> What this task involves
Across the entries below, how many lines contain the string "down"? Give only the count.

> Extracted data
┄┄┄┄┄┄
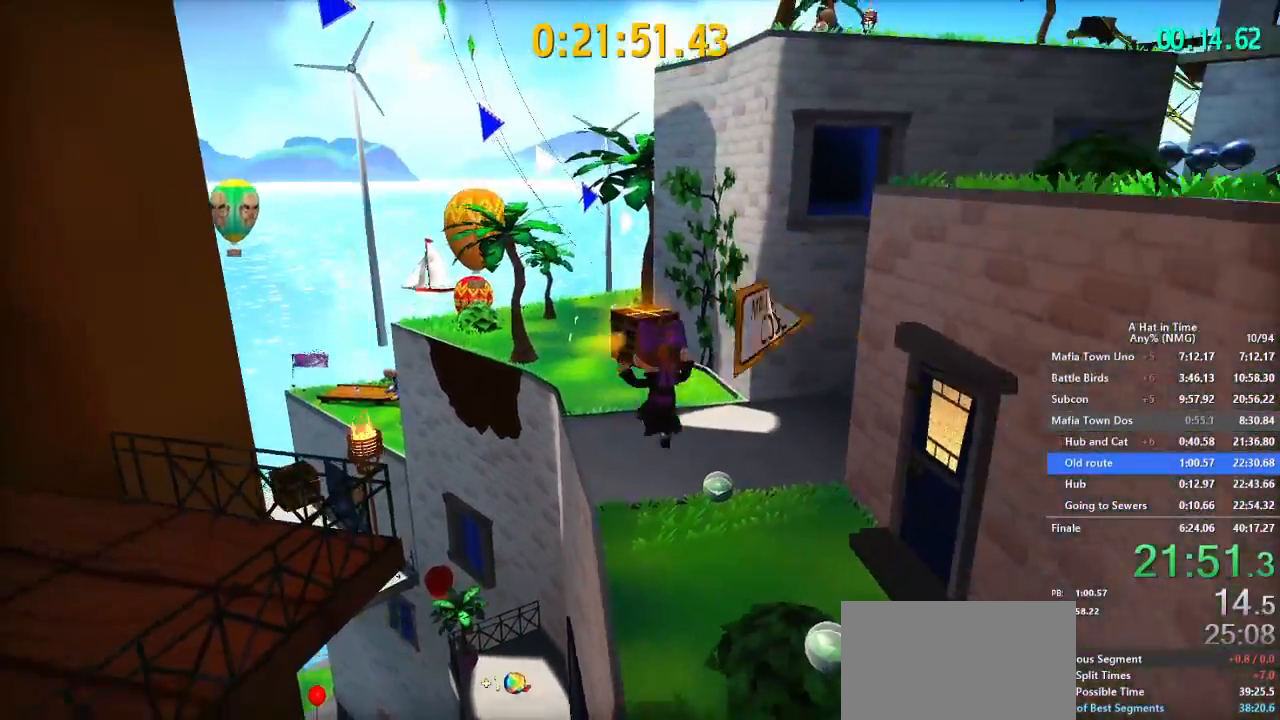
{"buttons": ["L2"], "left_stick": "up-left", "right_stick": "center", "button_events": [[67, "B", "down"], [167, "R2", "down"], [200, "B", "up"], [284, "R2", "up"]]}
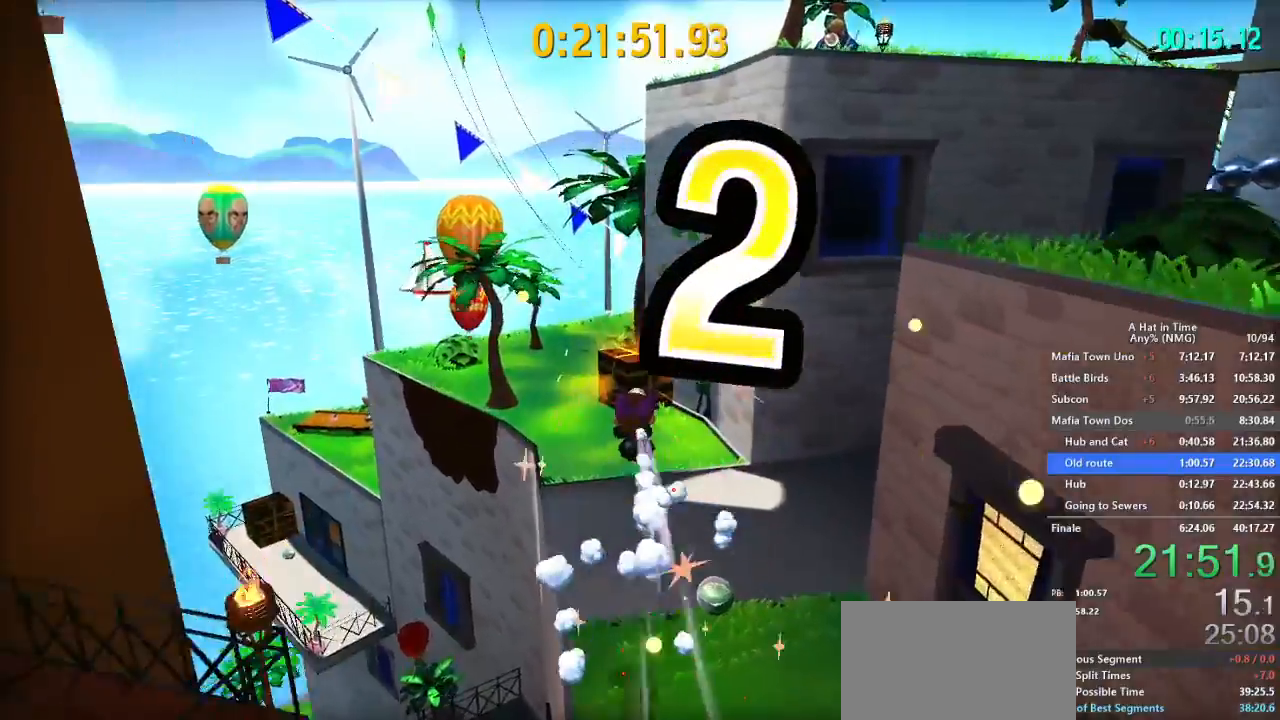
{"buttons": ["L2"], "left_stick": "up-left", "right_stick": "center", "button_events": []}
┄┄┄┄┄┄
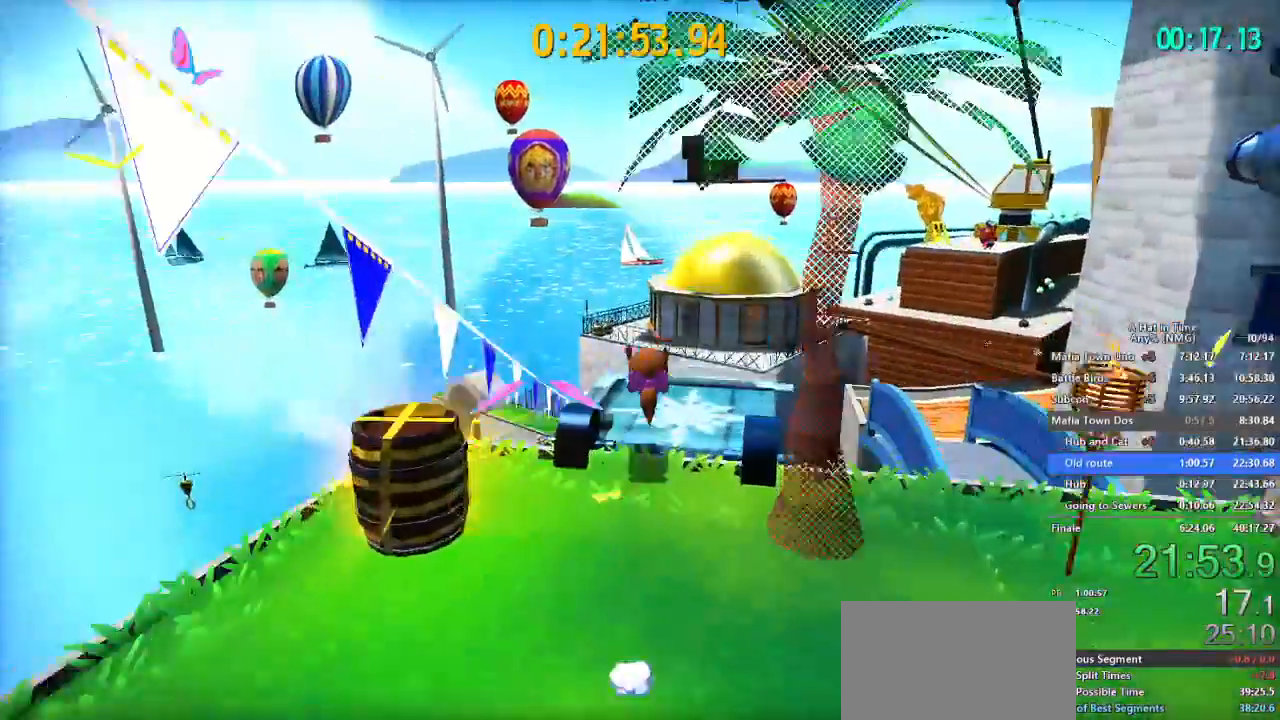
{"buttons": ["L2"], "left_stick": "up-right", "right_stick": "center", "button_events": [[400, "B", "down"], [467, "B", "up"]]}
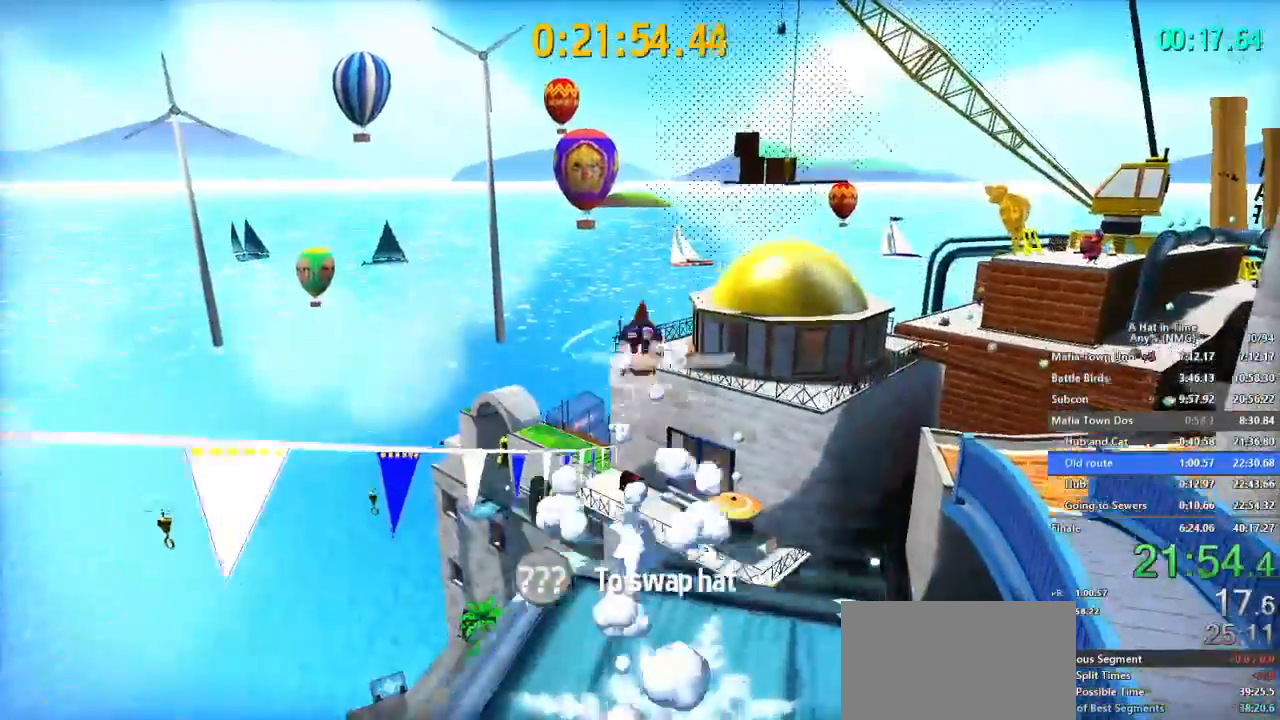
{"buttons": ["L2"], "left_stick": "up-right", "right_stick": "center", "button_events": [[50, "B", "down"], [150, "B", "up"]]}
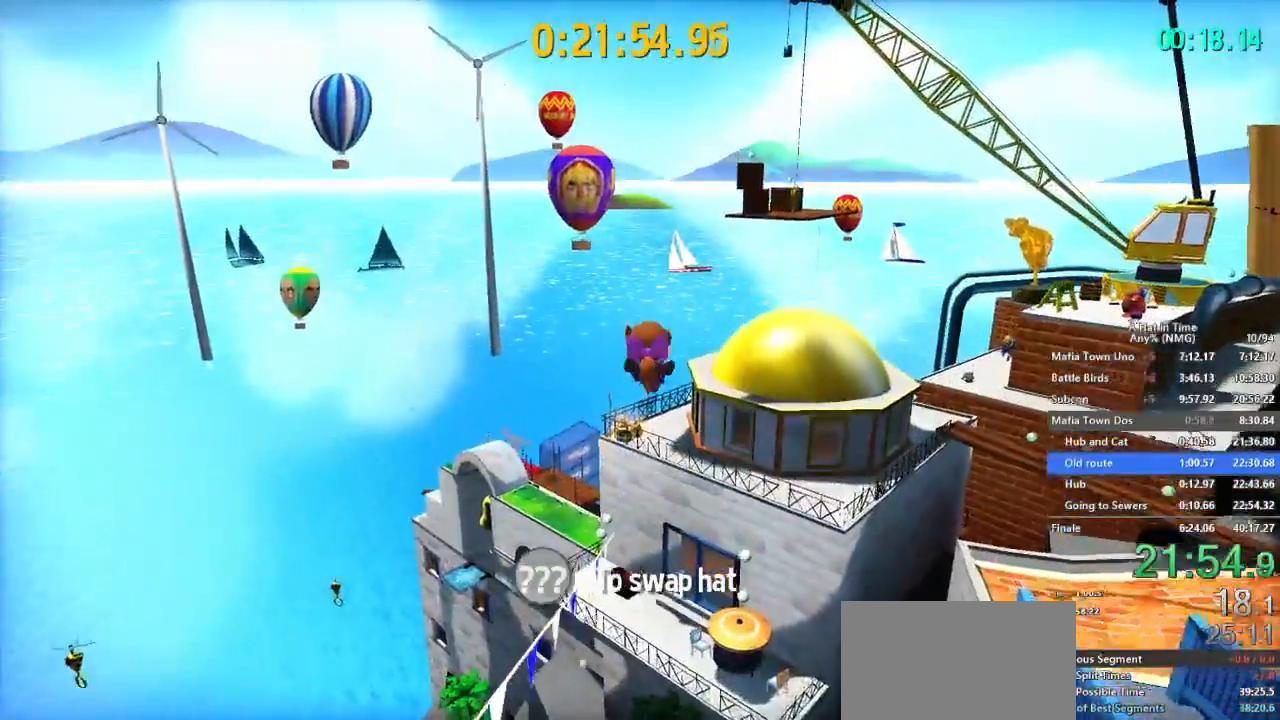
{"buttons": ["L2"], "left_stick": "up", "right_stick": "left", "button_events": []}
┄┄┄┄┄┄
> Answer to this task
3